§ **Task objective**:
Reproduce every line of text in the rows below exactly, character for character, and omit the pictures from your answer.

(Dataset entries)

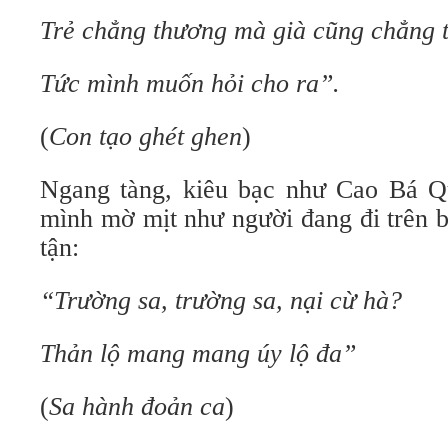
Trẻ chẳng thương mà già cũng chẳng 
Tức mình muốn hỏi cho ra”.
(
Con tạo ghét ghen
)
Ngang tàng, kiêu bạc như Cao Bá Qu
mình mờ mịt như người đang đi trên 
tận:
“Trường sa, trường sa, nại cừ hà?
Thản lộ mang mang úy lộ đa”
(
Sa hành đoản ca
)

§ **Result**:
Trẻ chẳng thương mà già cũng chẳng 
Tức mình muốn hỏi cho ra”.
(
Con tạo ghét ghen
)
Ngang tàng, kiêu bạc như Cao Bá Qu
mình mờ mịt như người đang đi trên 
tận:
“Trường sa, trường sa, nại cừ hà?
Thản lộ mang mang úy lộ đa”
(
Sa hành đoản ca
)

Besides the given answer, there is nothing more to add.